SIR 2024
Practice Development
Blair Warren, MD
Vascular and Interventional Radiology Fellow
University Health Network, Canada
Financial relationships: Full list of relationships is listed on the CME information page.
Sebastian Mafeld, MBBS FRCR (he/him/his)
Interventional Radiologist
University Health Network, CAN
Disclosure information not submitted.
Outline a method and feasibility of how clinicians may use a large language model (LLM) artificial intelligence (AI) to analyze and learn from device adverse event data. The example pipeline uses a common IR device (microwave ablation system), a medical device event database, and an AI LLM (OpenAI’s GPT-4). {1}
Background:
Interventional radiologists rely on medical devices to provide safe patient care. Monitoring medical device databases is time intensive and a delay may be seen before failure patterns are identified. LLMs show promise in interpreting natural language and may be used to efficiently generate value from existing data.
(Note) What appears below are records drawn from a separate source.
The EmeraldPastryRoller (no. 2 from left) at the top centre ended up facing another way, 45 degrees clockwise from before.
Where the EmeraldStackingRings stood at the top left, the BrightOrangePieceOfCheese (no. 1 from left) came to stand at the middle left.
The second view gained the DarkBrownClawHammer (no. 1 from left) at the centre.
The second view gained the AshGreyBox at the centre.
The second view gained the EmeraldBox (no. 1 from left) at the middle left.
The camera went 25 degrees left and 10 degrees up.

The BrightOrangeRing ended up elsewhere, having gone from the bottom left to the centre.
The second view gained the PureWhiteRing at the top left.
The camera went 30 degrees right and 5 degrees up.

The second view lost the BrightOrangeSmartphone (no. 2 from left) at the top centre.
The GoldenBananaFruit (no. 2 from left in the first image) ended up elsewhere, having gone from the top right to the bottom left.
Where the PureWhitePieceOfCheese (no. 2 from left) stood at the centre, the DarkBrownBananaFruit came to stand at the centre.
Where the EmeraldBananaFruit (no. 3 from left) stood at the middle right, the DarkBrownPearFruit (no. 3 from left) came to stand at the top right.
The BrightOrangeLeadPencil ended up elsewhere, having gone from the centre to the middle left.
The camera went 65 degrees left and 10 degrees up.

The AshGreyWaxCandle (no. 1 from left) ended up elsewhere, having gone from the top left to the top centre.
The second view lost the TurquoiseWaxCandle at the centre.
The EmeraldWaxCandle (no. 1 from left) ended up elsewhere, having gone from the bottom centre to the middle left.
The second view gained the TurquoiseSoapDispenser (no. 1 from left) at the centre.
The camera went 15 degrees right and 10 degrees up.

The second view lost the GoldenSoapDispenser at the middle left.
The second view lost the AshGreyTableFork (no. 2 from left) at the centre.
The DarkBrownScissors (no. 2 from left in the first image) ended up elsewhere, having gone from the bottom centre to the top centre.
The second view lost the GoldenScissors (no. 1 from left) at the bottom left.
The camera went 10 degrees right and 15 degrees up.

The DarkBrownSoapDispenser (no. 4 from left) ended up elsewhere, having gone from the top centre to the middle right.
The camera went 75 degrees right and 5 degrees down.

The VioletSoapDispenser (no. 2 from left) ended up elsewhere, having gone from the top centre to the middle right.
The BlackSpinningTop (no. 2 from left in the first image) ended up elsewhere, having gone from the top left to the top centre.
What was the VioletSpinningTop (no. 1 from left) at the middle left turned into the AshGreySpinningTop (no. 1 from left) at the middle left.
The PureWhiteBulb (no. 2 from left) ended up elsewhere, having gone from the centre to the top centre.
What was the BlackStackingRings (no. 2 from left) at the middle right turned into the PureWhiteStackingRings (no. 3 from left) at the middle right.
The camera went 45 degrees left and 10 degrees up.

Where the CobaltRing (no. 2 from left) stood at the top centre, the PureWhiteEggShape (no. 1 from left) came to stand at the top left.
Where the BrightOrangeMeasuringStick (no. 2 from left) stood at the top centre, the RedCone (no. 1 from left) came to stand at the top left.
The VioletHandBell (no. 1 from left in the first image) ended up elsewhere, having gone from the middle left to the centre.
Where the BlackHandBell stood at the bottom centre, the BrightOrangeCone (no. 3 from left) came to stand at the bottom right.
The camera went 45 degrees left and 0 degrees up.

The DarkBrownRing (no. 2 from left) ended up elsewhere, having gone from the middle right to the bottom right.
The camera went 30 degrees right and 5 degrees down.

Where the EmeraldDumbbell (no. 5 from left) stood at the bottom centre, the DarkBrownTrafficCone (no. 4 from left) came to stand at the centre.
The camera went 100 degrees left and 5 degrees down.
Learning how to use AI will improve the interventional radiologist’s toolkit.
Clinical Findings/Procedure Details:
A proposed pipeline for use of an LLM in (1) labelling of data and (2) generating summaries/conclusions from natural language data is demonstrated. LLMs such as GPT-4 can use prompts to guide output but these require iterative development.
The pipeline for use of a LLM in labelling data begins with data collection. A query to the U.S. Food and Drug Administration's Manufacture and User Facility Device Experience database from January 1, 2020 to July 31, 2023 for microwave ablation devices was performed. 567 cases from January 2020 to July 2023 were collected. Next, data were lightly cleaned by removal of duplicates and a selection of 250 random events were split into training (n = 50), validation (n = 25), and test (n= 175) data. Reversed ratio of training to test data was used to simulate a real-world deployment. Data were labelled by a human for the presence of a microwave tip fracture. OpenAI’s GPT-4 API was then instructed to label the data for the presence of a tip fracture via an instruction prompt. Iterative prompt development was performed, eventually achieving 100.0% accuracy (95% CI: 92.9, 100.0) on the training data relative to human labels. Next, the prompt was validated (99.4% accuracy; 95% CI: 96.9, 100.0) and then applied to the test data (99.4% accuracy; 95% CI: 96.9, 100.0).
A secondary approach of using the LLM to generate summaries of all 250 cases and subsequent conclusions from the data was then performed after prompt development. The LLM conclusions were like the human conclusions including concern for tip separation and temperature problems.
Conclusion and/or Teaching Points:
The results from the example pipeline demonstrate the feasibility and outline a method to use modern AI techniques to improve learning from medical device adverse event data. The outlined data pipeline could be implemented on a small or large scale on many natural language databases including the SIR’s VIRTEX.